If cotΘ+cosΘ=x and cotΘ -cosΘ=y then x²-y²=
Answers
Answer:
Please refer the image
Step-by-step explanation:
cotΘ + cosΘ = x and cotΘ - cosΘ = y
cosΘ/sinΘ + cosΘ = x and cosΘ/sinΘ - cosΘ = y
(cosΘ + sinΘ.cosΘ)/sinΘ = x and (cosΘ - sinΘ.cosΘ)/sinΘ = y
Squaring both the side,,
(cosΘ + sinΘ.cosΘ)²/sin²Θ = x² and (cosΘ - sinΘ.cosΘ)²/sin²Θ = y²
(cos²Θ + sinΘ.cos²Θ + sin²Θ.cos²Θ)/sin²Θ = x² and (cos²Θ - sinΘ.cos²Θ + sin²Θ.cos²Θ)/sin²Θ = y²
now, x² - y²
= [(cos²Θ + sinΘ.cos²Θ + sin²Θ.cos²Θ)/sin²Θ] - [(cos²Θ - sinΘ.cos²Θ + sin²Θ.cos²Θ)/sin²Θ]

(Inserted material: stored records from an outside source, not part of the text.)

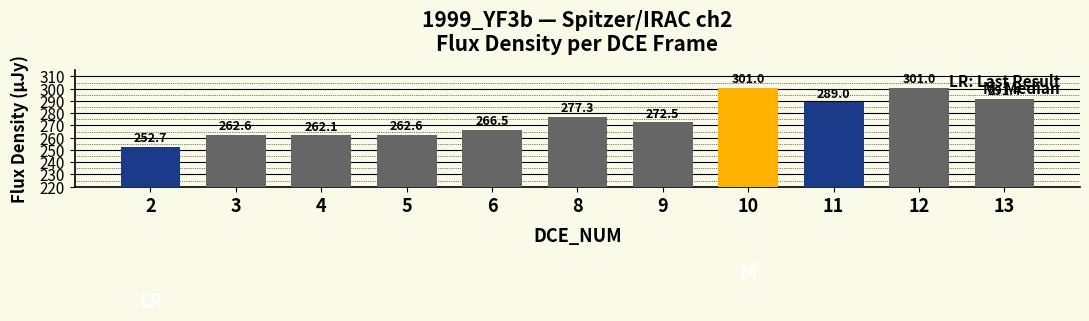

True or false: the data shows 301.0 at 10.

True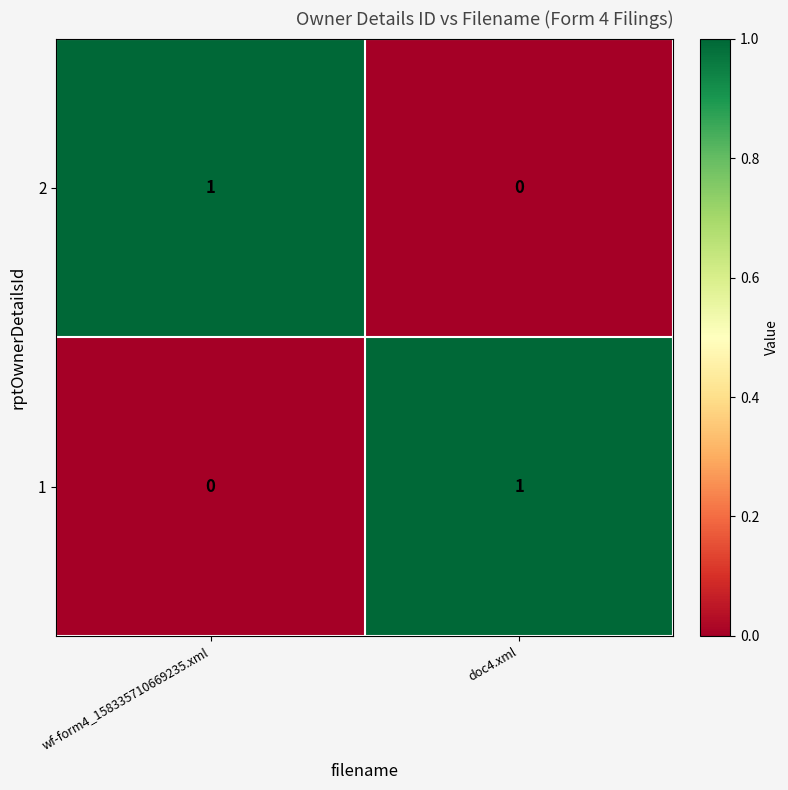

Rank the series at doc4.xml from highest to lowest value.

1, 2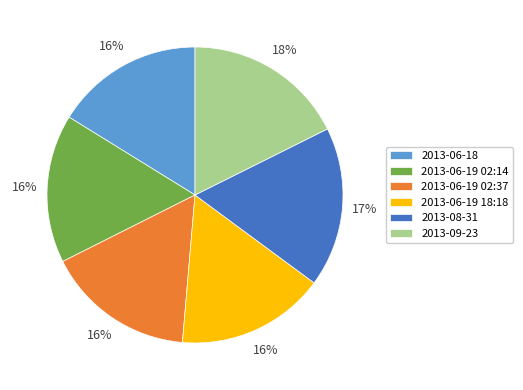

True or false: 2013-06-19 02:14 accounts for 22% of the total.

False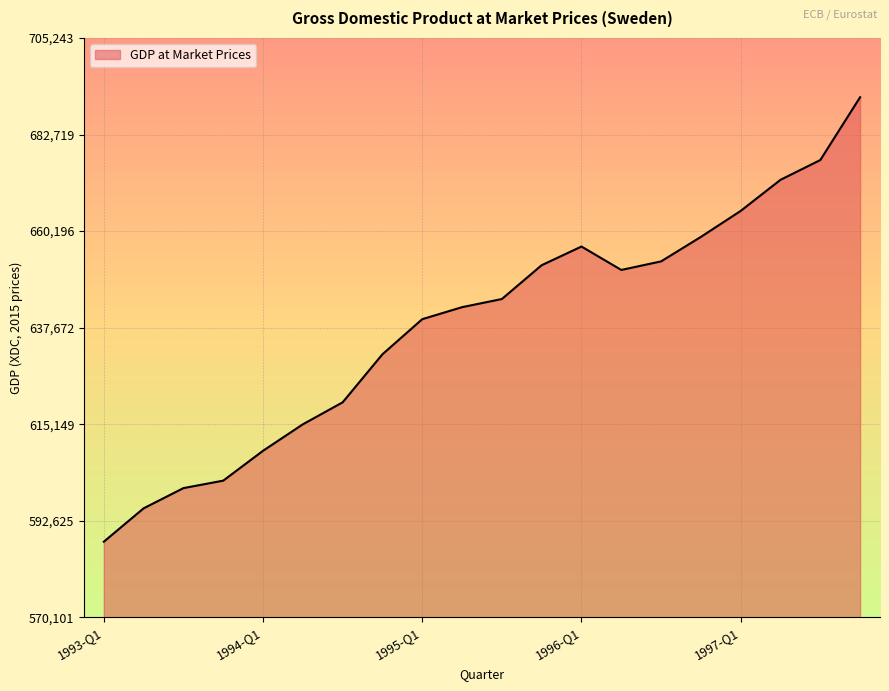

What is the difference between the maximum and minimum values?

103680.8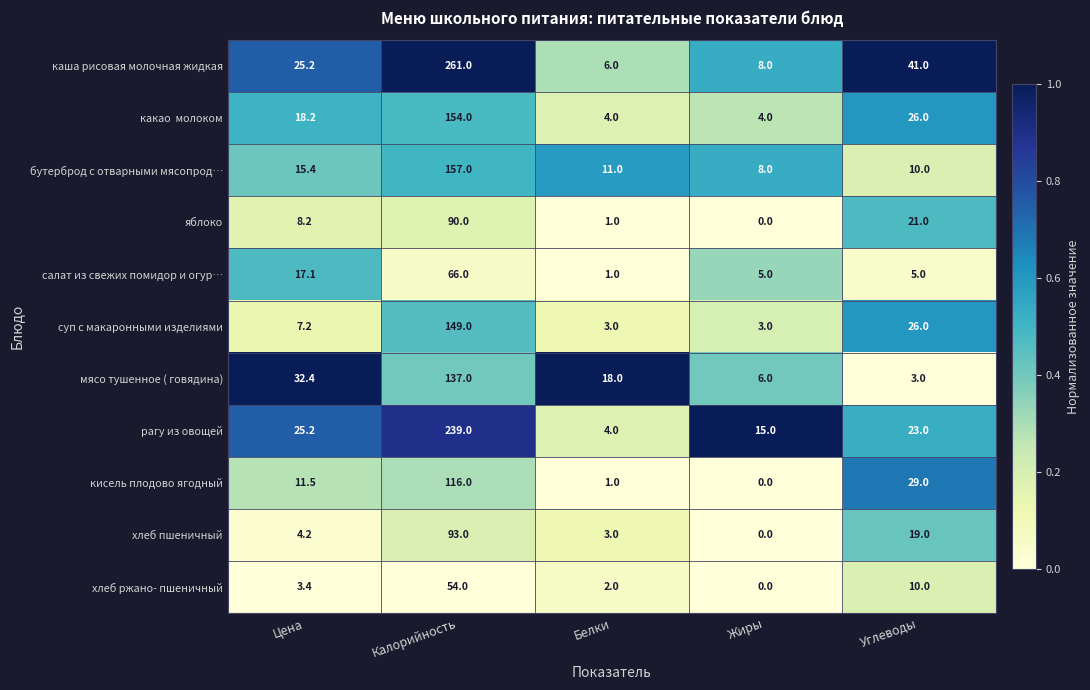

Which series changed the most between Калорийность and Углеводы?

каша рисовая молочная жидкая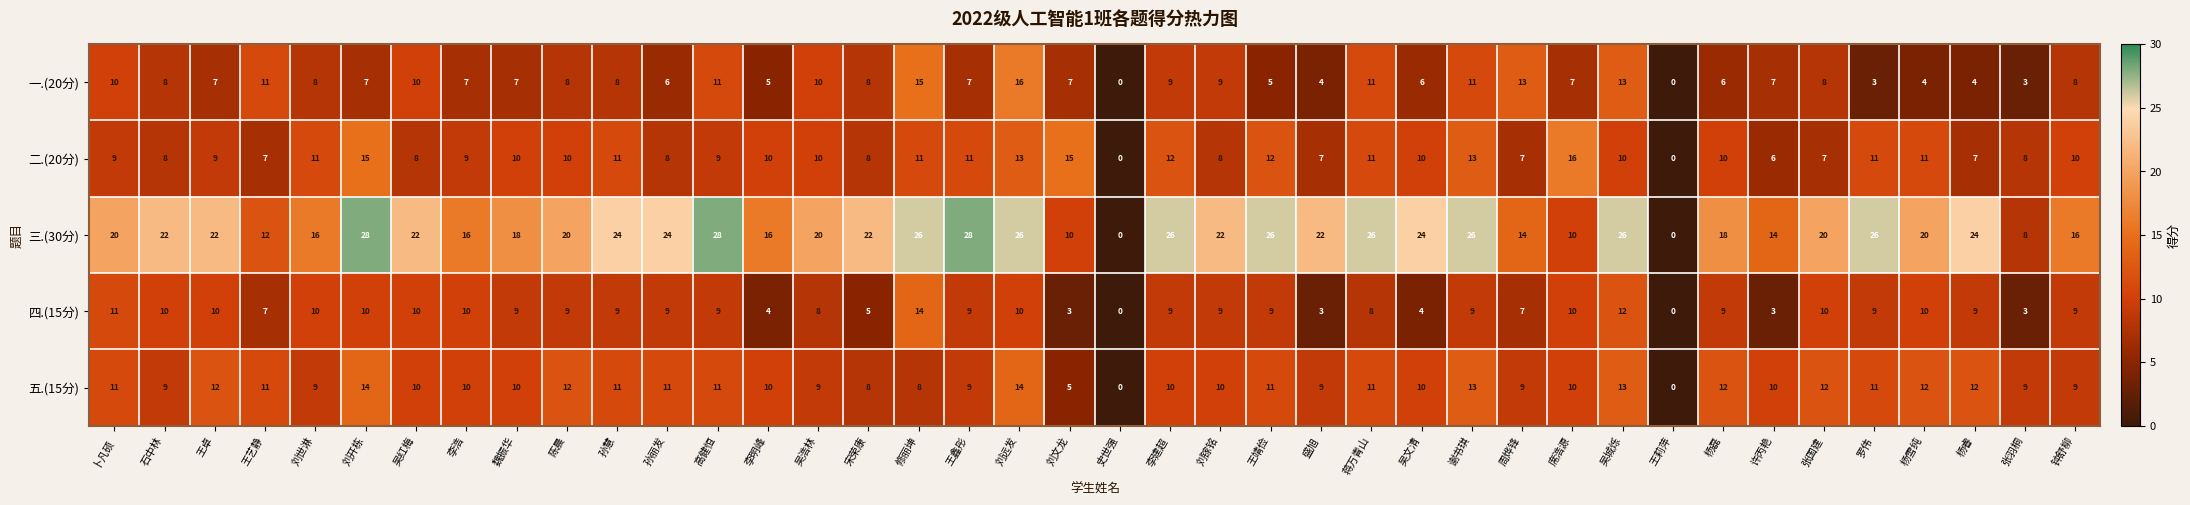

What is the greatest value displayed?

28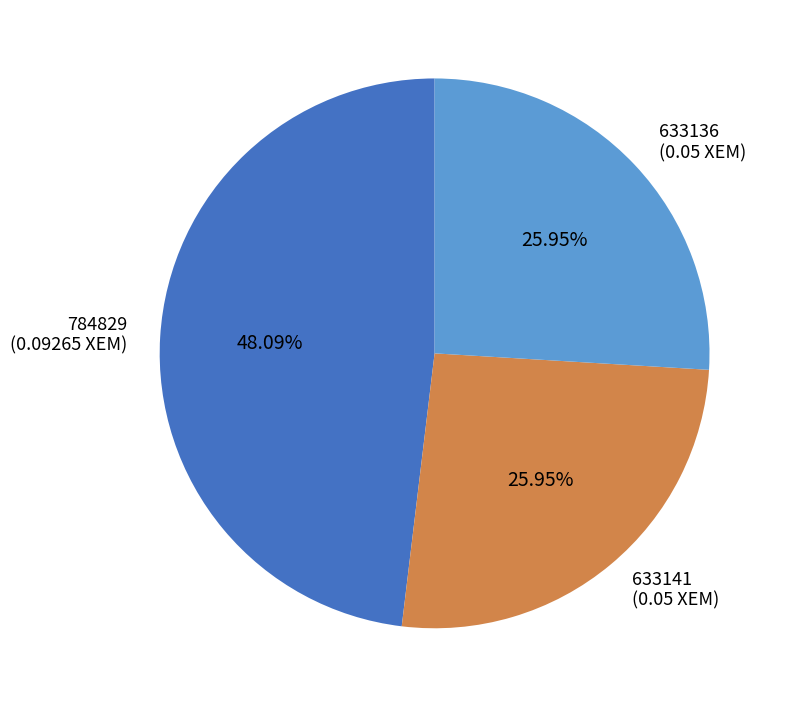

Combined, do 633136 (0.05 XEM) and 784829 (0.09265 XEM) account for over 50%?

Yes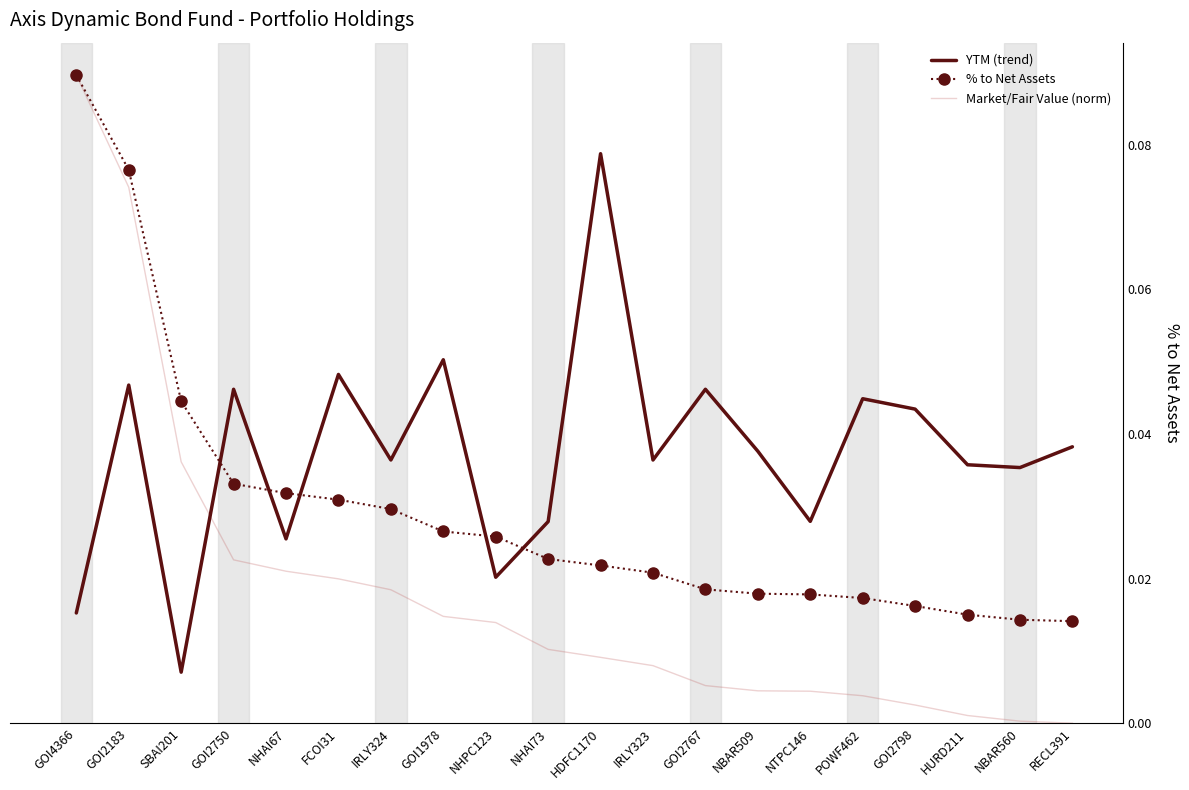

At GOI2798, list the series in order from largest to smallest.

YTM (trend), % to Net Assets, Market/Fair Value (norm)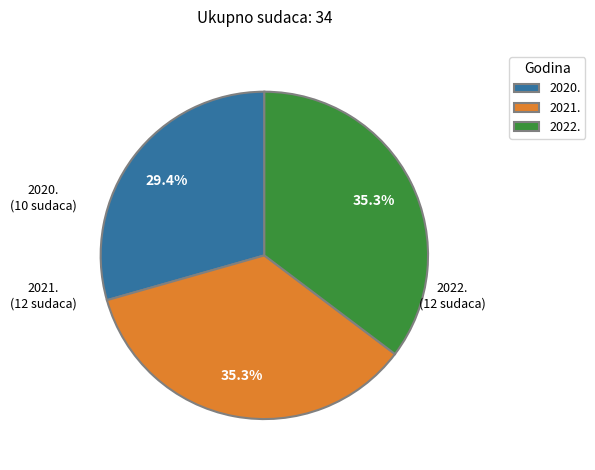

Which has a higher value, 2021. or 2020.?

2021.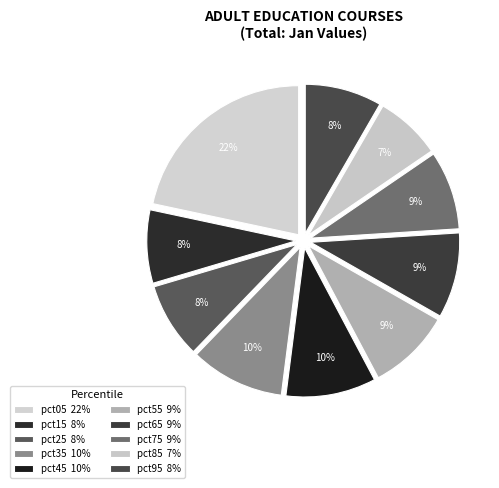

True or false: pct45 accounts for 10% of the total.

True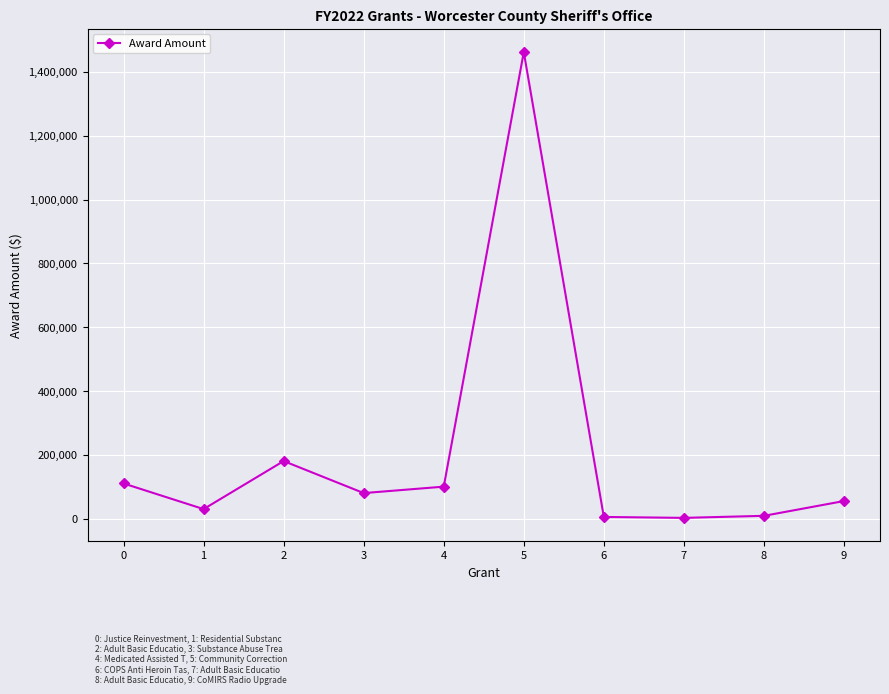

Is it true that the value at 2 is 72938.5?

False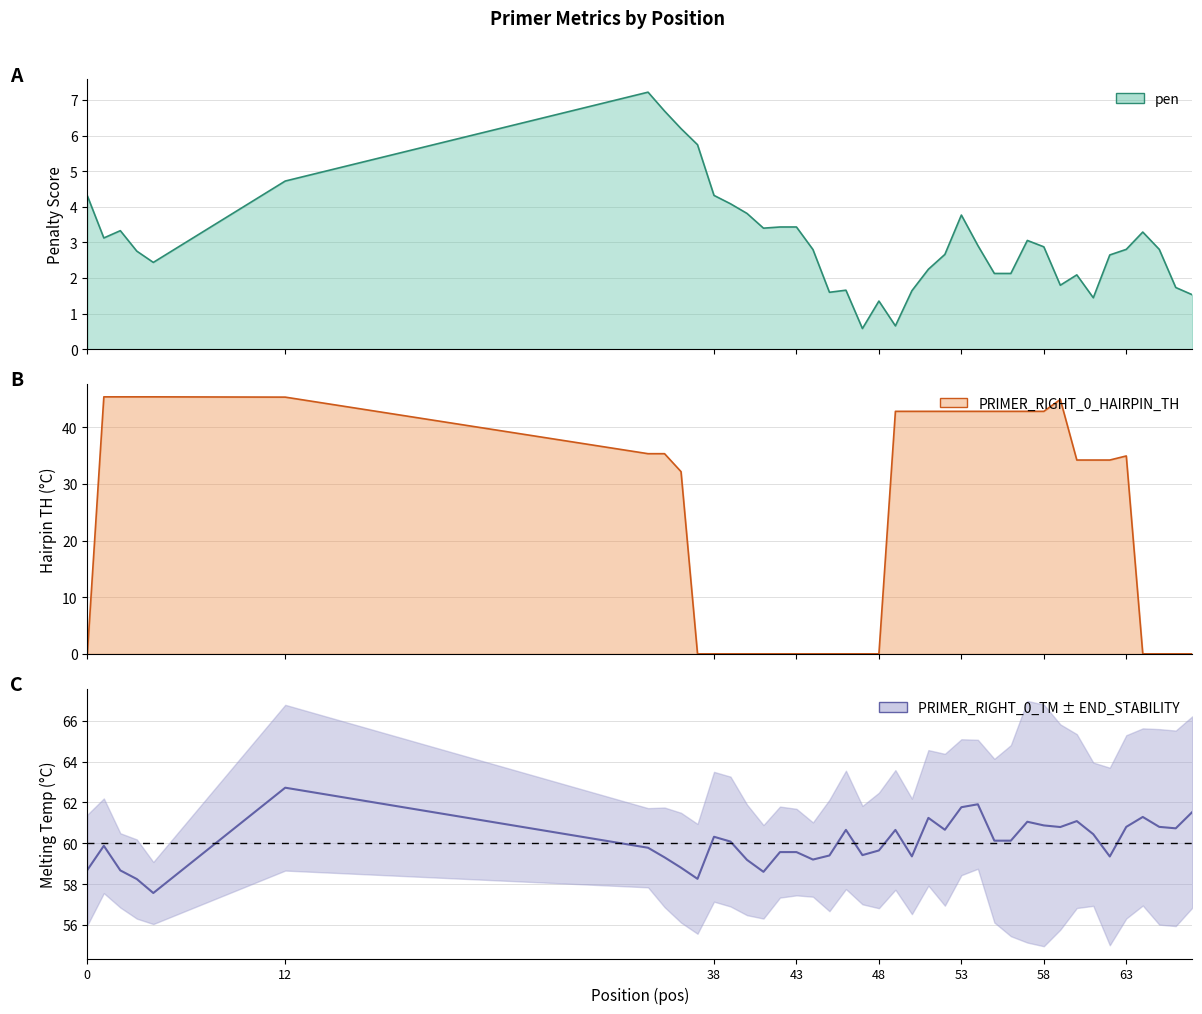

Reading left to right, what are all the values shown in this chart?

pen: 0=4.3	1=3.1	2=3.3	3=2.8	4=2.4	12=4.7	34=7.2	35=6.7	36=6.2	37=5.7	38=4.3	39=4.1	40=3.8	41=3.4	42=3.4	43=3.4	44=2.8	45=1.6	46=1.7	47=0.6	48=1.4	49=0.7	50=1.6	51=2.2	52=2.7	53=3.8	54=2.9	55=2.1	56=2.1	57=3.1	58=2.9	59=1.8	60=2.1	61=1.4	62=2.6	63=2.8	64=3.3	65=2.8	66=1.7	67=1.5
PRIMER_RIGHT_0_TM: 0=58.7	1=59.9	2=58.7	3=58.2	4=57.6	12=62.7	34=59.8	35=59.3	36=58.8	37=58.3	38=60.3	39=60.1	40=59.2	41=58.6	42=59.6	43=59.6	44=59.2	45=59.4	46=60.7	47=59.4	48=59.6	49=60.7	50=59.4	51=61.2	52=60.7	53=61.8	54=61.9	55=60.1	56=60.1	57=61.1	58=60.9	59=60.8	60=61.1	61=60.4	62=59.4	63=60.8	64=61.3	65=60.8	66=60.7	67=61.5
PRIMER_RIGHT_0_HAIRPIN_TH: 0=0.0	1=45.4	2=45.4	3=45.4	4=45.4	12=45.3	34=35.4	35=35.4	36=32.2	37=0.0	38=0.0	39=0.0	40=0.0	41=0.0	42=0.0	43=0.0	44=0.0	45=0.0	46=0.0	47=0.0	48=0.0	49=42.8	50=42.8	51=42.8	52=42.8	53=42.8	54=42.8	55=42.8	56=42.8	57=42.8	58=42.8	59=44.9	60=34.2	61=34.2	62=34.2	63=35.0	64=0.0	65=0.0	66=0.0	67=0.0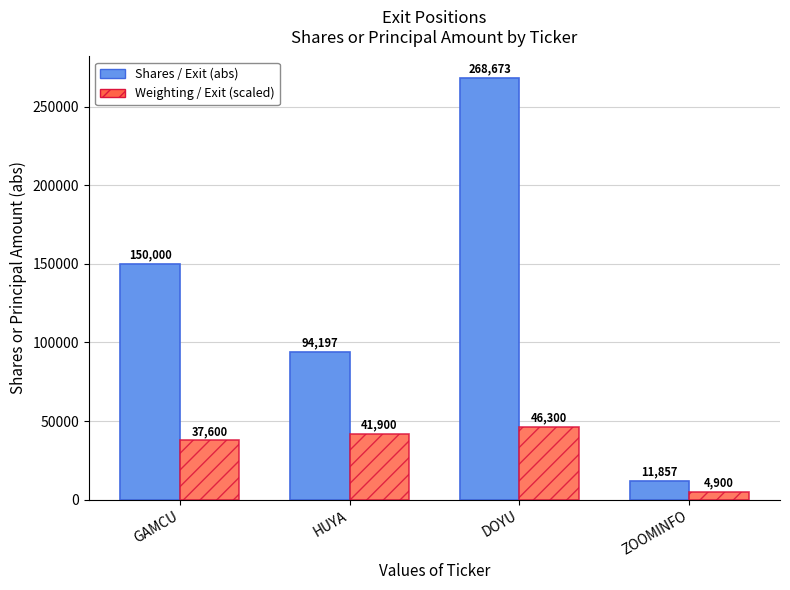

Which category has the highest value across all series?

DOYU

= (cos²Θ + sinΘ.cos²Θ + sin²Θ.cos²Θ)/sin²Θ - (cos²Θ - sinΘ.cos²Θ + sin²Θ.cos²Θ)/sin²Θ
= [(cos²Θ + sinΘ.cos²Θ + sin²Θ.cos²Θ) - (cos²Θ - sinΘ.cos²Θ + sin²Θ.cos²Θ)] / sin²Θ
= (cos²Θ + sinΘ.cos²Θ + sin²Θ.cos²Θ - cos²Θ + sinΘ.cos²Θ - sin²Θ.cos²Θ) / sin²Θ
= (sinΘ.cos²Θ + sinΘ.cos²Θ) / sin²Θ
= (2sinΘ.cos²Θ) / sin²Θ
= (2cos²Θ) / sinΘ
= (2cosΘ . cosΘ) / sinΘ
= 2 cotΘ . cosΘ
The value for x² - y² = 2cotΘ.cosΘ .